======== 本文

すなわち、撮影した画像と合せて保持させる画像中に含まれる文字列情報をQRコードから取得することで、キー入力による手間・ミスを軽減できる。
(第3実施形態)
次に図11乃至図14を参照して第3実施形態を説明する。図11は第3実施形態の画像処理システムの携帯端末1の構成を示す図である。なお第1実施形態及び第2実施形態と同様の構成には同一の符号を付しその説明は省略する。
【0065】
この第3実施形態の携帯端末1は、図11に示すように、アドレスリンク入力部19を備える。このアドレスリンク入力部19は、書類種別毎に異なるメールアドレスのリンクを手続きの選択項目に設定し、選択項目が選択されることで、送信メール作成画面を表示し、送信メール作成画面の宛先の欄に、リンクされたメールアドレスを入力する。
【0066】
図12に示すように、図5に示した手続き一覧の画面51から、ユーザが例えば契約内容の確認・変更などの選択項目を選択すると、アドレスリンク入力部19は、図12に示すように、「ご本人確認書類の送付」というタイトルの画面83(以下「確認書類の送付画面83」と称す)を表示する。
【0067】
この確認書類の送付画面83には、「契約内容確認」、「契約内容変更」といった2つの選択項目と、同意のチェックボックスと、「戻る」、「入力」、「メニュー」のリンクボタンが設けられている。2つの選択項目にはそれぞれ異なる送信先メールアドレスがリンクされている。
【0068】
マスタDB43には、例えば"契約内容確認"という選択項目に対してサーバ3の受信アドレスとして、例えばxx0@xxxx.co.jpが対応して記憶され、"契約内容変更"という選択項目に対してサーバ3の受信アドレスとして、例えばxx1@xxxx.co.jpなどが対応して記憶された手続き−電子メールアドレス対応テーブルが設けられている。またサーバ3は手続き毎の受信メールアカウントを有しており、電子メールが受信された受信メールアカウントによって、手続きの内容を判定できる。
【0069】
ここで、例えば「契約内容変更」という選択項目を選択し、「同意…」のチェックボックスにチェックを入れ、「入力」のリンクボタンを操作すると、アドレスリンク入力部19は、図13に示すように、宛先にxx1@xxxx.co.jpを挿入した送信メール作成画面84を表示する。

================
======== 利用可能なデータ

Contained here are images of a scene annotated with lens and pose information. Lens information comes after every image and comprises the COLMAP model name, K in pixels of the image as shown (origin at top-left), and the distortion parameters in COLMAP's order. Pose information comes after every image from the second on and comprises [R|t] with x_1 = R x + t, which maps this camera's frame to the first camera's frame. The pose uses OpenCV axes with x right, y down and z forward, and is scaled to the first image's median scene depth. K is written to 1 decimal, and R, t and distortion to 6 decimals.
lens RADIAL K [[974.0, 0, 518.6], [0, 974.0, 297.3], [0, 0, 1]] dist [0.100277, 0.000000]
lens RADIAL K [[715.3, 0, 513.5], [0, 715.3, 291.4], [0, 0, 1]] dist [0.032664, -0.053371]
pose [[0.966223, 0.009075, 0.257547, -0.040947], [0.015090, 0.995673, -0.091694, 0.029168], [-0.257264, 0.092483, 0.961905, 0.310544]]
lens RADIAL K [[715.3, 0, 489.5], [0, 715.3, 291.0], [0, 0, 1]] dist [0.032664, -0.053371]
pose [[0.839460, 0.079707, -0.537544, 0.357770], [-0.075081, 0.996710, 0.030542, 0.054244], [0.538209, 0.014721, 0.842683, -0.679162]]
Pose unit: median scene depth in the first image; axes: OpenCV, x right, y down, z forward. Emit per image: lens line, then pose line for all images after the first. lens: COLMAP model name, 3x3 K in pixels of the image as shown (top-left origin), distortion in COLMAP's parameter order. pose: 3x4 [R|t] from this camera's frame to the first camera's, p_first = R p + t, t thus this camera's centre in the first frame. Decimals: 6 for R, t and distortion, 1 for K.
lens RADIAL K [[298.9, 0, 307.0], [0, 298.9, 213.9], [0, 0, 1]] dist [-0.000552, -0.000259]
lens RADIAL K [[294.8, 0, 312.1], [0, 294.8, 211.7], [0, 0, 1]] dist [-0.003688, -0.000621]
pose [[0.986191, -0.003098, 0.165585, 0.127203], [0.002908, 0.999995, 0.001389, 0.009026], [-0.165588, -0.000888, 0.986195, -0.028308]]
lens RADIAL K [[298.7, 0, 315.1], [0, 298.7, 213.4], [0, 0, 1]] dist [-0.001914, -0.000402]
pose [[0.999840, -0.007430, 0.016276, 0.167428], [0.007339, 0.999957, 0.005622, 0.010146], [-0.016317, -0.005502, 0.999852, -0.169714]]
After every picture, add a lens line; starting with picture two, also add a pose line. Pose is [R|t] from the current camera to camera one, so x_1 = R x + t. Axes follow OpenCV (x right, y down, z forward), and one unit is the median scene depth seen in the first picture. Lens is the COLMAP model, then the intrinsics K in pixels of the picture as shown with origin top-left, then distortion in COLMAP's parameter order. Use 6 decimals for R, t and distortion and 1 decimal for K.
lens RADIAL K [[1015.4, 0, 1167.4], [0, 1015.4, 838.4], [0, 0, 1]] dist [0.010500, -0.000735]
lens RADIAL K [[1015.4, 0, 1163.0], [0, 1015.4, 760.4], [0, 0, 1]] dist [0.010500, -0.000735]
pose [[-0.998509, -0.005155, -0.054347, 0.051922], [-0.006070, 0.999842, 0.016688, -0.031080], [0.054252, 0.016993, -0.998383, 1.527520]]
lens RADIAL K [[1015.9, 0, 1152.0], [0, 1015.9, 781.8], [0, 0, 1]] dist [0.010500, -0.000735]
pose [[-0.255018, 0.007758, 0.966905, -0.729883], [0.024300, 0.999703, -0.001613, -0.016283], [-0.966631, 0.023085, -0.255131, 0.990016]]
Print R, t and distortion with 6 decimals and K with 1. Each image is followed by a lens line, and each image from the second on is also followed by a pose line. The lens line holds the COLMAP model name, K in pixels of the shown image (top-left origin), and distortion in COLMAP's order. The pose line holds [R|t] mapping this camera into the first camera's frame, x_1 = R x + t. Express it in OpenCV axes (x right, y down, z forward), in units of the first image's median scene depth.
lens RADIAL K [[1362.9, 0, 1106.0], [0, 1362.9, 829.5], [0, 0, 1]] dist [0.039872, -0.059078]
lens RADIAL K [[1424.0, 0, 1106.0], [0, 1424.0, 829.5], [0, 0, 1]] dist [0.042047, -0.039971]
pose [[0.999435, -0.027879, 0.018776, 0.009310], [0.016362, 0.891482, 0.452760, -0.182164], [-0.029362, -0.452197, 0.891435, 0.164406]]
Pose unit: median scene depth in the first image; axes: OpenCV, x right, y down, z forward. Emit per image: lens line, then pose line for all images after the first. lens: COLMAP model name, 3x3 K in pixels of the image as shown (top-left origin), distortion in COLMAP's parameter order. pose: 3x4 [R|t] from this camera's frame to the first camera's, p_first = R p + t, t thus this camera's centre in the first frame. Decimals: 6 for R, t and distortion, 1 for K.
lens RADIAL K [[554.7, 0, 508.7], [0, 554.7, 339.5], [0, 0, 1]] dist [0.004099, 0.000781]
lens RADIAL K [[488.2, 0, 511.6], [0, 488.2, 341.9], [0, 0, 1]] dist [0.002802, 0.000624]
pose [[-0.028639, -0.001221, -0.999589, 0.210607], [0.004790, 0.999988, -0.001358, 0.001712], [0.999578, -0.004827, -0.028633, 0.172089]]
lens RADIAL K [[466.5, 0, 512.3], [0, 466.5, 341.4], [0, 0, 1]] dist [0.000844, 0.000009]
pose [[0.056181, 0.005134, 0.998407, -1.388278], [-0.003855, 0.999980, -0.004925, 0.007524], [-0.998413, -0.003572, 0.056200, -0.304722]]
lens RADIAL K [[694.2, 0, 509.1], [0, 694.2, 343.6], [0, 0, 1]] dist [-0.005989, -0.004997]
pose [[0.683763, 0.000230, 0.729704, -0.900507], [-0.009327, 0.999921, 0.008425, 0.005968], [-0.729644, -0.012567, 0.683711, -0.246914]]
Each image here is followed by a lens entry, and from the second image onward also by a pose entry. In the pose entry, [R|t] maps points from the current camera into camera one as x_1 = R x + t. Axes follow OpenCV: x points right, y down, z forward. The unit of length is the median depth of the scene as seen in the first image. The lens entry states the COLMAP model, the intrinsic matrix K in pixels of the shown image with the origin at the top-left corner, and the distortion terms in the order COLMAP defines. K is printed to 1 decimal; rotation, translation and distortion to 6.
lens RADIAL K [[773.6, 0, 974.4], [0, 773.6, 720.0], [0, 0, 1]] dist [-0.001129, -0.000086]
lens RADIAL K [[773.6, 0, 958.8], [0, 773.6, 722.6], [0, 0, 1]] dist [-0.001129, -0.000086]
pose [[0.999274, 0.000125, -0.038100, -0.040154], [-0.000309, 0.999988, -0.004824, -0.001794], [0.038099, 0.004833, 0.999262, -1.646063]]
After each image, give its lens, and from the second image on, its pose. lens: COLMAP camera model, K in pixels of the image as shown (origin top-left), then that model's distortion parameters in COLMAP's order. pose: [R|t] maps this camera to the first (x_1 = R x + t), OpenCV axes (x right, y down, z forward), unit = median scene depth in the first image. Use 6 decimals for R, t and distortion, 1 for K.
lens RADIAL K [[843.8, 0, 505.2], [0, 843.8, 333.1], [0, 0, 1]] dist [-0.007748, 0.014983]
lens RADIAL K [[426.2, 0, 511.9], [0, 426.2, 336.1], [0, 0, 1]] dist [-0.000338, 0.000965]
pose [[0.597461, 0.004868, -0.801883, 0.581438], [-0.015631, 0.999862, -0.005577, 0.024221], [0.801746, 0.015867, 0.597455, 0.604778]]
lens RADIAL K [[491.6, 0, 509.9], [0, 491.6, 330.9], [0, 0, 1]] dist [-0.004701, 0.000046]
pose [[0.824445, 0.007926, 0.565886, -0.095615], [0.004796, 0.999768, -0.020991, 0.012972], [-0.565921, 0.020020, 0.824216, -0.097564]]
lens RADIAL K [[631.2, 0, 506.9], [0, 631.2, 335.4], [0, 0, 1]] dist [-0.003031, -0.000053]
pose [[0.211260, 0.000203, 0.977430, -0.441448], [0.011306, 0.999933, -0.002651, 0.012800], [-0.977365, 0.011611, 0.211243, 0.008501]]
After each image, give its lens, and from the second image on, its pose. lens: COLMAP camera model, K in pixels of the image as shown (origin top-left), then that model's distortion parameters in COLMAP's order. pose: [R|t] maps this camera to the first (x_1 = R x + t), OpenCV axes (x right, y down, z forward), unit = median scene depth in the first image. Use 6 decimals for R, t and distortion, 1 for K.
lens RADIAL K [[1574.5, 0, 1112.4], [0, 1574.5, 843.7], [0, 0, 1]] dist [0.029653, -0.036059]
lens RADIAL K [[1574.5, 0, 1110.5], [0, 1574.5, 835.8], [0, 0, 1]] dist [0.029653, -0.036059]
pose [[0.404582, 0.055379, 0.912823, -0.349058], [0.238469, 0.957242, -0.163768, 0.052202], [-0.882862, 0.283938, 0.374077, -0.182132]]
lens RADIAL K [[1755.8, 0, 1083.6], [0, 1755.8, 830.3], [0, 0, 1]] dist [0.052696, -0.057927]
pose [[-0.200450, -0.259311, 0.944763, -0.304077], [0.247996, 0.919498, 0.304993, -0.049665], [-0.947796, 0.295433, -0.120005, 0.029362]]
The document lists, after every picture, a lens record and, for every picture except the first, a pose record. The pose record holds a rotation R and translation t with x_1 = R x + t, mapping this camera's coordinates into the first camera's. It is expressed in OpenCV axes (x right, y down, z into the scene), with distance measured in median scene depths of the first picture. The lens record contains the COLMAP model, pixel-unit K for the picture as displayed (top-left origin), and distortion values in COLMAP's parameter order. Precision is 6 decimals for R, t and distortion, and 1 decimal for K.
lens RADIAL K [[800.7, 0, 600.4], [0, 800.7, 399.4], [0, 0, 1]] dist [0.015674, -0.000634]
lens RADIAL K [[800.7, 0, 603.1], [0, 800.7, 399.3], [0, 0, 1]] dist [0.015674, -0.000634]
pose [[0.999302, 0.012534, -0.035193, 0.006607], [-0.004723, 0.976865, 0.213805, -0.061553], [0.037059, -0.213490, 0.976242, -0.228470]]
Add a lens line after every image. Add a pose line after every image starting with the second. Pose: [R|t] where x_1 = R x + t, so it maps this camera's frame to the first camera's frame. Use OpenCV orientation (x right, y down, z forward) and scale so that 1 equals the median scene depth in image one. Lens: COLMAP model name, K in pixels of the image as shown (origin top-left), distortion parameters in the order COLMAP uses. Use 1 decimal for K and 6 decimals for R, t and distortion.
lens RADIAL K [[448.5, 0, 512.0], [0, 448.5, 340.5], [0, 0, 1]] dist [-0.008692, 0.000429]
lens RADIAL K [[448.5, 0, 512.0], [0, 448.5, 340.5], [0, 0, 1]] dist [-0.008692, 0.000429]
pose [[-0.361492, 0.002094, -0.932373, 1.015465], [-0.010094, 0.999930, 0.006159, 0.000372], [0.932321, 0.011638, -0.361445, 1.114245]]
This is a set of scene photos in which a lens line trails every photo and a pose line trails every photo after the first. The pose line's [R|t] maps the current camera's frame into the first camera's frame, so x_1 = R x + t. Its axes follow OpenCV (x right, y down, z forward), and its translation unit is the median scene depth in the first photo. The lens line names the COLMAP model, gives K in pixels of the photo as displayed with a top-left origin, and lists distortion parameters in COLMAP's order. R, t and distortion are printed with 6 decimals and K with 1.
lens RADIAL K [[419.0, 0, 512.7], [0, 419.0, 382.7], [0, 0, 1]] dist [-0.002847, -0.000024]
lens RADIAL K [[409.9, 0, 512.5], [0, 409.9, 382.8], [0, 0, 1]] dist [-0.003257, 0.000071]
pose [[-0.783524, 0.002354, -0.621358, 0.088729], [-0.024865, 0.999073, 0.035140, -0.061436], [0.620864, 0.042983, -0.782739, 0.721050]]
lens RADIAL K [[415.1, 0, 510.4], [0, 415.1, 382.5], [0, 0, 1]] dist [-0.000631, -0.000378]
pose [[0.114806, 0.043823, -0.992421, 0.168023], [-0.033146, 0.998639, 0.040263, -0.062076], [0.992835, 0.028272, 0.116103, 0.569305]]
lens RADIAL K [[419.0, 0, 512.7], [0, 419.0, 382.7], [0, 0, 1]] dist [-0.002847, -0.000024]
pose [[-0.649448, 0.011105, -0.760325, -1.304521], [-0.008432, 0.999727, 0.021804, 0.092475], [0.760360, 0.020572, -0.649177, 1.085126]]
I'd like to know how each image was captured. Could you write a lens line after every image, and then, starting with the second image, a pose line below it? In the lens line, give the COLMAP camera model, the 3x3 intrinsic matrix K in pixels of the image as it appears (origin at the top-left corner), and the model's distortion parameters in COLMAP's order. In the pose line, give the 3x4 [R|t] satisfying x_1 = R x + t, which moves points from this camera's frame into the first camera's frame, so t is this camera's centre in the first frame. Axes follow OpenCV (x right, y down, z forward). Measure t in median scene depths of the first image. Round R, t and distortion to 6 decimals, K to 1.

================

課題の指示:
a - 本文によれば、確認書類の送付画面83にはどのようなリンクボタンが設けられていますか。すべて列挙してください。
b - 本文において、"契約内容変更"という選択項目に対応するサーバ3の受信アドレスとして例示されているものは何ですか。

解答:
a - 「戻る」、「入力」、「メニュー」

b - xx1@xxxx.co.jp